YOUR OBJECTIVE:
Only the lines from the beginning of the entries through the one that holds "pinky tip: (83, 876)" may appear in the answer, written out exactly and free of pictures.

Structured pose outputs
------------------------------------------------

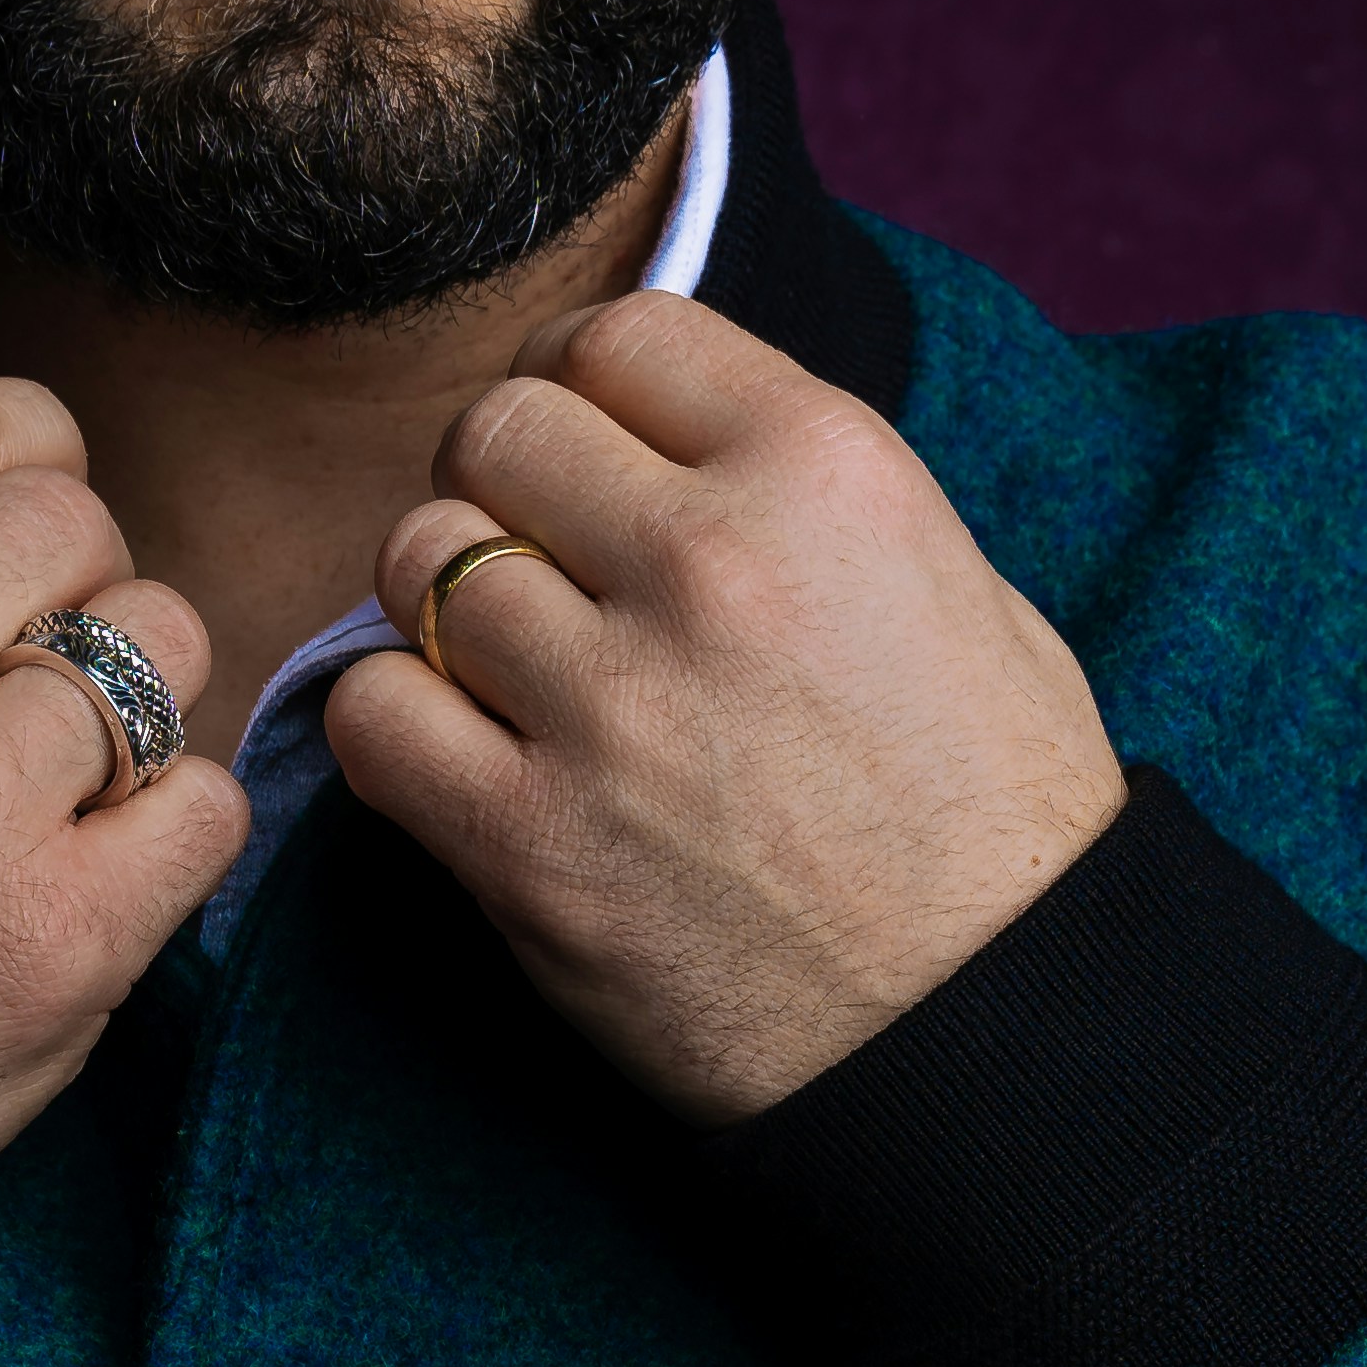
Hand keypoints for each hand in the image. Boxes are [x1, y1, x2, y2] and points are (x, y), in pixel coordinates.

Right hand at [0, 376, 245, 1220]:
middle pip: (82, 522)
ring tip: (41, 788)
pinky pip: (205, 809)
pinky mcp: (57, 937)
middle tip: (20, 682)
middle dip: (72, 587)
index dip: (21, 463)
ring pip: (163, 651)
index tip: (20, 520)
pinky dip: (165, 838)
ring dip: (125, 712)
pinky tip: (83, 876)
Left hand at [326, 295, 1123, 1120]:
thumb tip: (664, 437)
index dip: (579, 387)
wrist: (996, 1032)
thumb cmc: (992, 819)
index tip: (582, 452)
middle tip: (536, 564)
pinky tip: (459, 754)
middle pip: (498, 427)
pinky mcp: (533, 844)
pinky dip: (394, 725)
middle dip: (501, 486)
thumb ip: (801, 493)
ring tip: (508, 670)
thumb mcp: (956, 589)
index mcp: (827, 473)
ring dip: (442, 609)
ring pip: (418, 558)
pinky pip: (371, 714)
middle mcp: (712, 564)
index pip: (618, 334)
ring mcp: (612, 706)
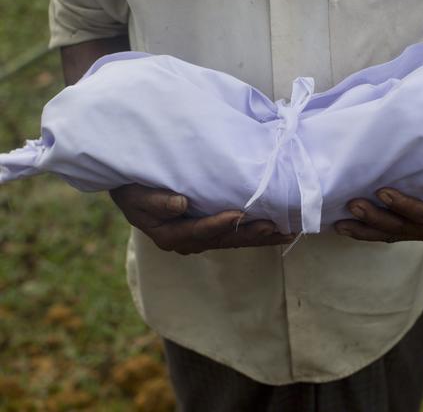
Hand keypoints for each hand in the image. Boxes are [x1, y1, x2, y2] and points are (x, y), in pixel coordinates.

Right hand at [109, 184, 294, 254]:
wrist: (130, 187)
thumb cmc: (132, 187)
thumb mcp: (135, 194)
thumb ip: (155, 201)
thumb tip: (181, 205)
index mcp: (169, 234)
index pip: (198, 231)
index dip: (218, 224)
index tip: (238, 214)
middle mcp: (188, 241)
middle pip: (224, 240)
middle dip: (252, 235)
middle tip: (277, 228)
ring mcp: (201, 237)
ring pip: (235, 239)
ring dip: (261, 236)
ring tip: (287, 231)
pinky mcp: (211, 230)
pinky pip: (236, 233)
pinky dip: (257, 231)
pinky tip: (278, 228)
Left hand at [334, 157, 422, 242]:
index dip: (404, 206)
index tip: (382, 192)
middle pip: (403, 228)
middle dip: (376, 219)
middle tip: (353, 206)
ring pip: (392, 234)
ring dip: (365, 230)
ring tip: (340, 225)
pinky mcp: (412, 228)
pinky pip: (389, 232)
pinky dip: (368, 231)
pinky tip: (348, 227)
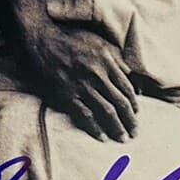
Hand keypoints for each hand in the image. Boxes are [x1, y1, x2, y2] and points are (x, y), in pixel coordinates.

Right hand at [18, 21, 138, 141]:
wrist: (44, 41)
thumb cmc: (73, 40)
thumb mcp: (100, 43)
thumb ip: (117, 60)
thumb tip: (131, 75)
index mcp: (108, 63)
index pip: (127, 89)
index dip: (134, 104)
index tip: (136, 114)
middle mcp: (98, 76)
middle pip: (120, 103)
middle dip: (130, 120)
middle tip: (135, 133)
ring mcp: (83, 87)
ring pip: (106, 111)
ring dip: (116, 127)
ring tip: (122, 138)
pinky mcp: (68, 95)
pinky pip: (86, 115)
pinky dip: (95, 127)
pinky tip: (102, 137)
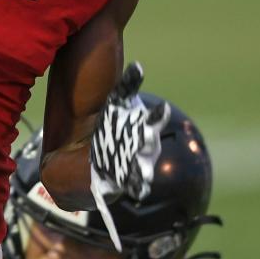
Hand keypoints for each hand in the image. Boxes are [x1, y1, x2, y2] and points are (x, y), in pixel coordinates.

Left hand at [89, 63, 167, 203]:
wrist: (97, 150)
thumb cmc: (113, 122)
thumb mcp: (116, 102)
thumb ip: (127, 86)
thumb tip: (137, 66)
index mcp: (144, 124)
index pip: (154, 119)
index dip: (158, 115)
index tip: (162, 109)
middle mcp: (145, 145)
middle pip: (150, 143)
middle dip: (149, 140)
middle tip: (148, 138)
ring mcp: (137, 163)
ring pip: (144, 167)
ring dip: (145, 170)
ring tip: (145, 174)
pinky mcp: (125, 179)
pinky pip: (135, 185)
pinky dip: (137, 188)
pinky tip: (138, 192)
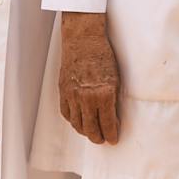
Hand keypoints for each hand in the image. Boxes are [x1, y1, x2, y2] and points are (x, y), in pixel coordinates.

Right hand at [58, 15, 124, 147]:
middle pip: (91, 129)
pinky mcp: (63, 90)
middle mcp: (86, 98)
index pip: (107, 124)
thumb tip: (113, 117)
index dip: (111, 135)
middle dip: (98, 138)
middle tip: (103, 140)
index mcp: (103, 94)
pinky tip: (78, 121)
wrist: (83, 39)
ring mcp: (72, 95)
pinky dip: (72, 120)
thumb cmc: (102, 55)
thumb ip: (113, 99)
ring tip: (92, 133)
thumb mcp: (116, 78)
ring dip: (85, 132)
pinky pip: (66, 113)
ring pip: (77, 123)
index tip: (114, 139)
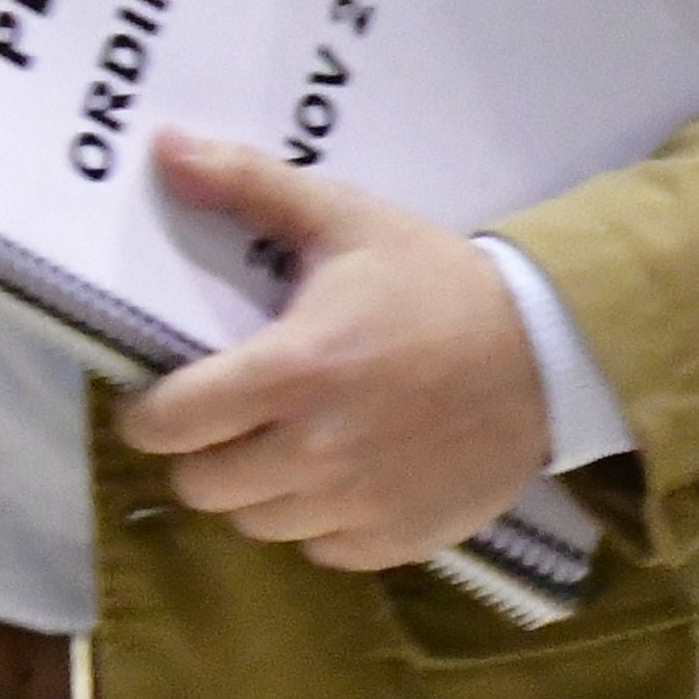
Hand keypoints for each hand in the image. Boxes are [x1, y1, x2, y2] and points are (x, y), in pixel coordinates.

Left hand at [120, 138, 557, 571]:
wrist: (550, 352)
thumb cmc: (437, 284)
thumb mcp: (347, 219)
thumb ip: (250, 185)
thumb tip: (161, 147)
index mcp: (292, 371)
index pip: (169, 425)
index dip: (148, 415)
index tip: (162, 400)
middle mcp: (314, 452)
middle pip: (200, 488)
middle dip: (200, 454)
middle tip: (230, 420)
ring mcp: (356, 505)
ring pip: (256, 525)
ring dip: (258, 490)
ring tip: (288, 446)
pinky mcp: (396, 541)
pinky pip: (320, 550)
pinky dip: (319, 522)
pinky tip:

------------------------------------------------

PROBLEM SOLUTION:
Hand keypoints for each hand in the image. Boxes are [x1, y1, x2, y2] and points are (x, y), in pixel coordinates.

Right hand at [0, 376, 245, 1220]:
middle pip: (82, 522)
ring tip: (41, 788)
pinky pip: (205, 809)
pinky mcp: (57, 937)
middle tip: (20, 682)
middle dip: (72, 587)
index dip: (21, 463)
ring pip: (163, 651)
index tip: (20, 520)
pinky dip: (165, 838)
ring dip: (125, 712)
pinky tip: (83, 876)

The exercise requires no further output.